Karanlık bir odada başlayan bu gece, Luna Star’ın o keskin bakışlarıyla alevlenmişti. Brunet saçları omuzlarına dökülürken, altından büyük devasa yaraklar sıraya dizilmişti. Mandingo’nun kocaman sikisi, Rachel Starr’ın dudaklarında kayarken, Luna’nın amcığını doyumsuzca yalıyorlardı. Rachel Roxxx elliyle sertçe elinden tutup onu kendi yönüne çekince, ortam daha da karıştı. Her biri diğerinin bedenini keşfe çıkmış, grup içinde birbirlerinin amlarını gömerek nefes kesen bir şölene dönüşmüşlerdi.
Luna Star derin saksoyu alttan yutarcasına içine çekiyor, Mandingo’nun kara devasa sapını boğazında hissettikçe daha da açılıyordu. Rachel Starr ise iki eliyle birden Luna’nın silik üstünde geziniyor, onlarca parmak hareketi ile amcığını kızartıyordu. Bu yoğun havada, üçlü sikiş tam anlamıyla kontrolsüz biçimde ilerliyordu; hızlı dayamalar ve keskin inlemeler duyuluyordu etrafı kaplayan sessizlikte. Dövme gibi vücutlarına işlenmiş arzularını çığlıklarla dışa vuruyorlar; vicdansızca amlarını sürüp çekiyorlardı.
Bir ara Rachel Roxxx diz çökmüş yanağından başlayarak Luna’nın amcığını emmeye koyuldu ve dillerinin dansı çıplak tenlerinde yankılanmaya başladı. Mandingo ise arka planda Rachel Starr’a dalıyor ve onun sırtına sertçe yaylanıyordu. Luna Star artık dayanamadı; kocaman yaraklardan birini alıp avucuna doldurdu ve albastı gibi sallamaya başladı; içten gelen hırlamalarla birlikte havaya serpiştirilen sıvılar yere damlıyordu. Grup sikişi kat be kat arttı; herkes orada en vahşi haliyle sınırlarını zorluyor, sınırların ötesine geçiyordu.

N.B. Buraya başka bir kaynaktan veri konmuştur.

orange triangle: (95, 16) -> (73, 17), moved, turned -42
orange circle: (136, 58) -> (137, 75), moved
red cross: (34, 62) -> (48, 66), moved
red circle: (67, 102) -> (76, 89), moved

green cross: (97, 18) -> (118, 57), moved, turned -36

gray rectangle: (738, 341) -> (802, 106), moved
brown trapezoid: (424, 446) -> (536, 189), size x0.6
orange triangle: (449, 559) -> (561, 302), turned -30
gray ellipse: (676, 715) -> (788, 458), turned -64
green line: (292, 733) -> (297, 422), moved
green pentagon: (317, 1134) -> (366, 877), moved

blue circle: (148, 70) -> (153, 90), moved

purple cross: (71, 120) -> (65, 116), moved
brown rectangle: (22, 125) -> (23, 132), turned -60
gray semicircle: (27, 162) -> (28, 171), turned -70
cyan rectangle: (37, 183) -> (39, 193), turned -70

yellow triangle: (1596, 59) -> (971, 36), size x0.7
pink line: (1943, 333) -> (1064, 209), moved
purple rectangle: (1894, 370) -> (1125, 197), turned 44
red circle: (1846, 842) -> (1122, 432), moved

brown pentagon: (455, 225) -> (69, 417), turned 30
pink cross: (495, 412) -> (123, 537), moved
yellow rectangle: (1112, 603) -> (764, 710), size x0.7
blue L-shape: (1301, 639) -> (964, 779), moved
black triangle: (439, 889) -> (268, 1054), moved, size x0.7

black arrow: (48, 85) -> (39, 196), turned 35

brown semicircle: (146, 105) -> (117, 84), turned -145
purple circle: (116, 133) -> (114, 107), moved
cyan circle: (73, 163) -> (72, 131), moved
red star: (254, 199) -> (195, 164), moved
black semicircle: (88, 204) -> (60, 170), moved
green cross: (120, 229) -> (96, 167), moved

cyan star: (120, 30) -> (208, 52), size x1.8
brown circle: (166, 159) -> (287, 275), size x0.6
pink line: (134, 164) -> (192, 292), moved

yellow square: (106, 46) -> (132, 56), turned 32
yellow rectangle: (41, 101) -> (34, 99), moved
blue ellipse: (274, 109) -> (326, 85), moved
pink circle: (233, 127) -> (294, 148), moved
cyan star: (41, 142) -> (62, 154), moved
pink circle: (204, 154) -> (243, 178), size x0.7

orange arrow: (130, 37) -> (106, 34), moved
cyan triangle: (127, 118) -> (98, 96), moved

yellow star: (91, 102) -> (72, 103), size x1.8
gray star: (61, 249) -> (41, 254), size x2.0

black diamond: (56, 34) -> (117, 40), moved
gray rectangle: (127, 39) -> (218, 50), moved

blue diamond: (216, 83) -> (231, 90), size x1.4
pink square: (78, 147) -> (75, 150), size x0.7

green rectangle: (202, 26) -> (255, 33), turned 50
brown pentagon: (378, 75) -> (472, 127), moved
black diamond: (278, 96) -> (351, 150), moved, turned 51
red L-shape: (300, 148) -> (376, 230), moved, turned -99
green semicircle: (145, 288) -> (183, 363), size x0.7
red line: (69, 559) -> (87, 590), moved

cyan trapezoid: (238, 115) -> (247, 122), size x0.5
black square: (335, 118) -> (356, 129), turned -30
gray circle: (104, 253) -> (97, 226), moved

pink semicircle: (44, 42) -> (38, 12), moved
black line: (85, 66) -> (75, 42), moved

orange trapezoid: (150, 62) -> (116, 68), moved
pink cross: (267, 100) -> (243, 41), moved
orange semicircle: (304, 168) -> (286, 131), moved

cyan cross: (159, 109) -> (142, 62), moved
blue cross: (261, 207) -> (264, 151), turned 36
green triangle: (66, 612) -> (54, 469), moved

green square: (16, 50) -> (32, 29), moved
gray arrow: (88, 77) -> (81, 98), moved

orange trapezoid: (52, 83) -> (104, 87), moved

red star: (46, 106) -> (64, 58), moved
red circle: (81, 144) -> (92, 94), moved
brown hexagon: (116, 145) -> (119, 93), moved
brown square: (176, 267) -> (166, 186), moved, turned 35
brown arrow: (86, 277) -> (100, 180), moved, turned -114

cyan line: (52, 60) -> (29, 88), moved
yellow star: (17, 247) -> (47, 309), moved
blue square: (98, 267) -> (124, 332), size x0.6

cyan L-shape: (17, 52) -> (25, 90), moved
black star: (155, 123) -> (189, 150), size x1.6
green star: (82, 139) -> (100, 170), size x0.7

Sonu gelmez gibi görünen kökleme maratonunun sonunda hepsi ağır nefeslerle yere yığılırken, Luna Star’ın ağzından çıkan son kelimeler bile serseri arzularını haykırıyordu: “Beni yeniden kökleyin… Yeter ki durmayın!” Artık orada kalan tek şey kazanılmış bir zaferin yorgunluğuydu; her biri deli gibi doyup bitirmişti kendini bu taban tabana zıt ama aynı anda birleşen sikişte. Her zerresiyle yaşanmış olan bu cehennem gibi geceyi bedenleri an be an hatırlayacaklardı.